Phasing out Coal in the German Energy Sector
In January 2019, Germany made a big step towards a coal phase-out: A stakeholder commission established by the federal government agreed on a schedule for plant retirement and on measures to support coal regions. For experts and journalists seeking to understand the context of the phase-out decision, scientists from the German Institute for Economic Research, Ecologic Institute, and the Wuppertal Institute have developed a comprehensive reader detailing what is at stake. The publication explains why the phase-out is needed and how it can become a success. It also provides facts and figures on the German coal industry, including a list of all large coal plants and their technical properties. The report is also available for download in English.
New economic opportunities
The benefits of phasing out coal exceed the costs and open up new economic opportunities. The technologies necessary for phasing out coal-fired power generation are already available or have been developed to such an extent that they can be implemented within the required timeframe. A coal phase-out in Germany would stimulate necessary investments in demand management, storage, power-to-x applications, and efficiency technologies. Furthermore, a reduction in coal-fired power generation could in some places mitigate grid congestion.
Currently, around 18,500 people are directly employed in lignite power plants and opencast mines; a further 4,000 to 8,000 people are employed in hard coal power plants. A large part of the decline in employment in the coal sector could be offset by regular retirement. A gradual closure of the power plants in a fixed order would enable a high degree of controllability and give the affected regions the lead time to shape structural change.

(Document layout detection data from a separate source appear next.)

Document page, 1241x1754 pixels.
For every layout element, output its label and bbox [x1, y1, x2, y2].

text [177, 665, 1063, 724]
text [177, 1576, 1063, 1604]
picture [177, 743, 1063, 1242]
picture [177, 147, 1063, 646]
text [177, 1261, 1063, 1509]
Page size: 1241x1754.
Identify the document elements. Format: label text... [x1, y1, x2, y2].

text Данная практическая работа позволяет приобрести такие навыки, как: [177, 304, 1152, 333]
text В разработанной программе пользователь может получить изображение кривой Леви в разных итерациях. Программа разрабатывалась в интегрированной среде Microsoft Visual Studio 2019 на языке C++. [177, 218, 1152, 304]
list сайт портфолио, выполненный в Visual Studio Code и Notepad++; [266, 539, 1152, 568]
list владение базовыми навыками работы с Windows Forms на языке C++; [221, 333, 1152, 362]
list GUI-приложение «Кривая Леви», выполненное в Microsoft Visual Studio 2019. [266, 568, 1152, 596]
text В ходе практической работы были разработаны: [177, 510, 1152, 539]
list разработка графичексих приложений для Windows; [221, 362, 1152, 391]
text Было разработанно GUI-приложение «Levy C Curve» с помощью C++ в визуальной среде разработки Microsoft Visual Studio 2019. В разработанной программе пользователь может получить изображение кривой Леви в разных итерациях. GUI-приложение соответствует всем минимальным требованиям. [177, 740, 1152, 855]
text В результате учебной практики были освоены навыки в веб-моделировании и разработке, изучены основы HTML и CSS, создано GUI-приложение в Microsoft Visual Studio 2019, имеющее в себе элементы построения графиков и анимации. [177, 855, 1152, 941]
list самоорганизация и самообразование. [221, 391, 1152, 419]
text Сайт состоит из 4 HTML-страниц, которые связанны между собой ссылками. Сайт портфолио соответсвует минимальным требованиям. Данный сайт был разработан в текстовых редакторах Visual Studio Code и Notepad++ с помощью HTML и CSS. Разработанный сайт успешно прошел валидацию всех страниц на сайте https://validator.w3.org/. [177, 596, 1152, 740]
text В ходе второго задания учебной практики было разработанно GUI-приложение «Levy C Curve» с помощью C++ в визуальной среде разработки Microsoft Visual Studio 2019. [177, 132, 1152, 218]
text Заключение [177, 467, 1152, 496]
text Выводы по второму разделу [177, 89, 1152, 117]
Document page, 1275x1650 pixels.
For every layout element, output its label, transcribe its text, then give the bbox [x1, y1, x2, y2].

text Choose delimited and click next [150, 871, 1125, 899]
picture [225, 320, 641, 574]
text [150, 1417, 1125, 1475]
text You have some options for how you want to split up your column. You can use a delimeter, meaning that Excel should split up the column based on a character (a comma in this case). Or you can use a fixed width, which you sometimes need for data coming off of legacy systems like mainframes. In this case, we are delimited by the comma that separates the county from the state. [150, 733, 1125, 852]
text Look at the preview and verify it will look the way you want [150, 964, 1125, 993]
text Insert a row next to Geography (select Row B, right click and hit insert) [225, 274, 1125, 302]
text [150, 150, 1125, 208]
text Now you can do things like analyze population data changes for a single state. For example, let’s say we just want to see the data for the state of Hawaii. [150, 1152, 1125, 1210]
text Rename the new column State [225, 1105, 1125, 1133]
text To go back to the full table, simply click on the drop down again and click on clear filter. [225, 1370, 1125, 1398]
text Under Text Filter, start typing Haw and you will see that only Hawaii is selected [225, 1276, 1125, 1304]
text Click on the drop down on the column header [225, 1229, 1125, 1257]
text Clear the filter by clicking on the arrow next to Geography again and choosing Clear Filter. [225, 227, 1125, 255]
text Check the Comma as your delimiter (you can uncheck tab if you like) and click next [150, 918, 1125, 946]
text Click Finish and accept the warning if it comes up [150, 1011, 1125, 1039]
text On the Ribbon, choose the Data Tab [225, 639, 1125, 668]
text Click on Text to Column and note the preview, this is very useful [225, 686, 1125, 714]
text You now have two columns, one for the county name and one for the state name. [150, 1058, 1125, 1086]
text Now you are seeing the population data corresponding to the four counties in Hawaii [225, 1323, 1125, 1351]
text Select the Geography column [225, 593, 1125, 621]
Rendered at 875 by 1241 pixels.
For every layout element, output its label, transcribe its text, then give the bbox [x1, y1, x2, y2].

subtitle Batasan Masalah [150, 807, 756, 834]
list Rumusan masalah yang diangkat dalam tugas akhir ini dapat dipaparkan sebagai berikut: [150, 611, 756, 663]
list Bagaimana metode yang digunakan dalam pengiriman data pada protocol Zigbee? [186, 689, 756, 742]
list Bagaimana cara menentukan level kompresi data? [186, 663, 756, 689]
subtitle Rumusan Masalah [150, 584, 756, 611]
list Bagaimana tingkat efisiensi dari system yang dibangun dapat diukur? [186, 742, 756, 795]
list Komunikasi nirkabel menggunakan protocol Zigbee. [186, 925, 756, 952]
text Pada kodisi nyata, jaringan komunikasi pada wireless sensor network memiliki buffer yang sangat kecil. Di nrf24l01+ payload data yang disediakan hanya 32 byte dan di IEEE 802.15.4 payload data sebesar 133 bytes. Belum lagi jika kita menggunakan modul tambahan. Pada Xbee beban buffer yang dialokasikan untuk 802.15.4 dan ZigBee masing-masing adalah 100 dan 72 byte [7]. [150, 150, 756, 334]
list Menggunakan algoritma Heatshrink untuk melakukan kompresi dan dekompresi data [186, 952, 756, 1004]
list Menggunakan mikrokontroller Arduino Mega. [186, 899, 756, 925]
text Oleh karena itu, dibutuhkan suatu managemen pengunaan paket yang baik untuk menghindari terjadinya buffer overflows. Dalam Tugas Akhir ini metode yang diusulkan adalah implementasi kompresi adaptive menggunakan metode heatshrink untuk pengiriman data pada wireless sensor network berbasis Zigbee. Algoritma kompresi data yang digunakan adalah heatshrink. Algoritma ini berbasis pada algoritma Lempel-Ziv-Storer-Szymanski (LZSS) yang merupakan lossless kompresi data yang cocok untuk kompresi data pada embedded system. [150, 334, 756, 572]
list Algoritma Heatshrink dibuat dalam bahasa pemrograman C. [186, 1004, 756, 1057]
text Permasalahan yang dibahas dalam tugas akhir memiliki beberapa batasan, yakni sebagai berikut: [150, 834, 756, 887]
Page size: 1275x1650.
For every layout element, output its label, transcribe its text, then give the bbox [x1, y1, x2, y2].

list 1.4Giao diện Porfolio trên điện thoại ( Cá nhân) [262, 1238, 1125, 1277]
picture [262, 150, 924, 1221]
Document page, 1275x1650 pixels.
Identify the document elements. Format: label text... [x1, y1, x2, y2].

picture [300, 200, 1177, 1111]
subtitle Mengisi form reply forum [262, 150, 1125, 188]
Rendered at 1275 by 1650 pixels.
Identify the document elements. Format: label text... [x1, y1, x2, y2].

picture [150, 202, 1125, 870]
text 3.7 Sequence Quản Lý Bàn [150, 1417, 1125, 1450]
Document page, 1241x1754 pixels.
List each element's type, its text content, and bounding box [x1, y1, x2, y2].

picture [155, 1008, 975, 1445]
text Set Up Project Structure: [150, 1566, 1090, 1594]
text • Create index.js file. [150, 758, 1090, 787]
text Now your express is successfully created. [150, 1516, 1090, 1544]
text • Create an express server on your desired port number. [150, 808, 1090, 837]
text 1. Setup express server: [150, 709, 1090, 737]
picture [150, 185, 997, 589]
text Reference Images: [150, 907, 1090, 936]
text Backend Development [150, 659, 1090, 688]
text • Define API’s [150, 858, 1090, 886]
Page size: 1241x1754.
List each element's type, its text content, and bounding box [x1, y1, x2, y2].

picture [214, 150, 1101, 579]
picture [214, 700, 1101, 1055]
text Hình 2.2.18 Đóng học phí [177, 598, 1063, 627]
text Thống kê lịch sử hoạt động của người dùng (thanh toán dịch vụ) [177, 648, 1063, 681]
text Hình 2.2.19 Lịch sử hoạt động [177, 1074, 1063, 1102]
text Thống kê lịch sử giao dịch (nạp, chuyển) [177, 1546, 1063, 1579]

The challenge of system integration
The costs of wind and solar power are currently about the same as, or even lower than, the costs of electricity from new fossil fuel power plants. Moreover, missing storage is not an obstacle to the coal phase-out. Modeling shows that up to a share of 80 percent of renewable energies in the electricity mix can be integrated with flexibility options such as sector coupling, power-guided combined heat and power generation, heat storage and demand-side management. These options are also cheaper than seasonal electricity storage systems.
Inadequate Incentives from European Emissions Trading System
German coal-fired power plants are already subject to the European emissions trade system. The scheme makes CO2-intensive electricity more expensive. However, despite the significant increase in certificate prices in 2018, the system does not provide sufficient incentives for a secure and continuous reduction, especially of lignite-fired power generation. The authors of the Coal Reader, therefore, examined potential additional measures.
The analysis shows that planning security for all affected by the transformation process is highest if coal-fired power plants are shut down in a fixed order. It is more difficult to estimate the concrete effects of price-based instruments such as a minimum CO2 price.
Structure of the Coal Report
Chapter 1 examines the relevant economic aspects of reducing and prospectively phasing out coal-fired power generation. Starting with the description of the coal-fired power plant park, this includes an overview of cost structures and price formation up to the implications of coal-fired power generation for the profitability of gas-fired power plants or risks for future grid bottlenecks.
Chapter 2 presents the climate policy framework for the use of coal as an energy source. The consequences of climate change are outlined, the Paris climate targets and international trends in coal use are presented, and key points for reducing coal-fired power generation in Germany are identified.
Chapter 3 gives an overview of the technical aspects of an energy supply without coal. Requirements such as more flexibility and energy efficiency, the design of the expansion of renewable energies and electricity grids, natural gas as a bridging technology and the role of storage facilities are addressed. In addition, it provides scope and solution options for maintaining the security of supply for electricity and heat.
Chapter 4 looks at the transformation costs of a coal phase-out. Starting with an overview of the regional economy in the lignite mining regions, employment effects and opportunities for successful structural change are outlined. In addition, the effects of the transformation on the stock exchange price of electricity and the costs of the renaturation of opencast mines are discussed.
Chapter 5, prepared by Ecologic Institute, compares the advantages and disadvantages of potential policy tools to reduce coal-firing. Criteria include the instrument’s reliability to achieve a certain emission reduction target, planning security, legal certainty and economic effects.
The Annex contains a list of all German coal-fired plants, including technical characteristics of each plant.